(ACTIVITY)
Pull out every line in the entries below that contains the string "Star", and treat uppercase and lowercase as different.

++++ INFORMATION SHOWN

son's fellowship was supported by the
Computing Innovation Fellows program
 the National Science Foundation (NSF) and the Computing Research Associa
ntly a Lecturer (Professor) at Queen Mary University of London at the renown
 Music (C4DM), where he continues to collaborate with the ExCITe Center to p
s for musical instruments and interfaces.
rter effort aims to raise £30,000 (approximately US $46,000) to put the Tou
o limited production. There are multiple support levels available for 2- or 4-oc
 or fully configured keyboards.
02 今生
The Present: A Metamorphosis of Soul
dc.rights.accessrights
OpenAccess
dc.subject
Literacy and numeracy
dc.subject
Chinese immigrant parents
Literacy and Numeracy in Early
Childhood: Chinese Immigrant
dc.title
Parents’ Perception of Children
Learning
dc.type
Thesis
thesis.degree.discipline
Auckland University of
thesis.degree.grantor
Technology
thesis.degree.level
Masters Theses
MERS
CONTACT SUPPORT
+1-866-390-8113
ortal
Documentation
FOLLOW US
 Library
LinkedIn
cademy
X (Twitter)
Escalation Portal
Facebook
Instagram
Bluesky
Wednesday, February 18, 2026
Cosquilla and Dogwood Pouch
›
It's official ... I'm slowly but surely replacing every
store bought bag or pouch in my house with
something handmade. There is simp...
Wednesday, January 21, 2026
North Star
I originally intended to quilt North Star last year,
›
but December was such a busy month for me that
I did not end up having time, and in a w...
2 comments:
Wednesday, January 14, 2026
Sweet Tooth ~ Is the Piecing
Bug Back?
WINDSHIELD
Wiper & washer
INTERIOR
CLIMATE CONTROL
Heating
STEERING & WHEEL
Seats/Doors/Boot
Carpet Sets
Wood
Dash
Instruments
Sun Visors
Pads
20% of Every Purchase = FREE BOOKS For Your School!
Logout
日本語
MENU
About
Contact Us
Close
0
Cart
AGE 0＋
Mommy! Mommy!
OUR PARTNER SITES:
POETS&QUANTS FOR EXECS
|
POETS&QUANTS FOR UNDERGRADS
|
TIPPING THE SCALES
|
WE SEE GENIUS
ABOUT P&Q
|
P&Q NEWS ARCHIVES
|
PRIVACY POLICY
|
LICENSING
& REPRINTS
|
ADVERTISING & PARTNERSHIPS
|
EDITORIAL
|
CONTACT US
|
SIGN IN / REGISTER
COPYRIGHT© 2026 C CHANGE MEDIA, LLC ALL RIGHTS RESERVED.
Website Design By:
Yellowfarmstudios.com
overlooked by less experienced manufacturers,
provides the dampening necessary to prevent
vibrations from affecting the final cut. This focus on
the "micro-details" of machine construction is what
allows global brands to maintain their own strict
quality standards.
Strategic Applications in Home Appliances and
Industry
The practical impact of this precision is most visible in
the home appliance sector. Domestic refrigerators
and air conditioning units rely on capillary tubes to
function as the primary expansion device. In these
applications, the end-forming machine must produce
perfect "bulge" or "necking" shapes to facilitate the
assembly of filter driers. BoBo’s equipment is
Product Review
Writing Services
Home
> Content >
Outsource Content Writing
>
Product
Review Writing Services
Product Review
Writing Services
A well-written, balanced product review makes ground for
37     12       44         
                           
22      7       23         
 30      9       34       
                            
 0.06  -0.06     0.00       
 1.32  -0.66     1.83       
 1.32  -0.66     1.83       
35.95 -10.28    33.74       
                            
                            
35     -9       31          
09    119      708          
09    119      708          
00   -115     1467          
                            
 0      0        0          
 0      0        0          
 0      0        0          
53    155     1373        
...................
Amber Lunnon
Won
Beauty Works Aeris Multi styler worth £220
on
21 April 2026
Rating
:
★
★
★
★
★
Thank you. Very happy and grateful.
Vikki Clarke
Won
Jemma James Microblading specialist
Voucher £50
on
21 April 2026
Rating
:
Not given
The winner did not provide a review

++++++++

(ANSWER)
North Star
I originally intended to quilt North Star last year,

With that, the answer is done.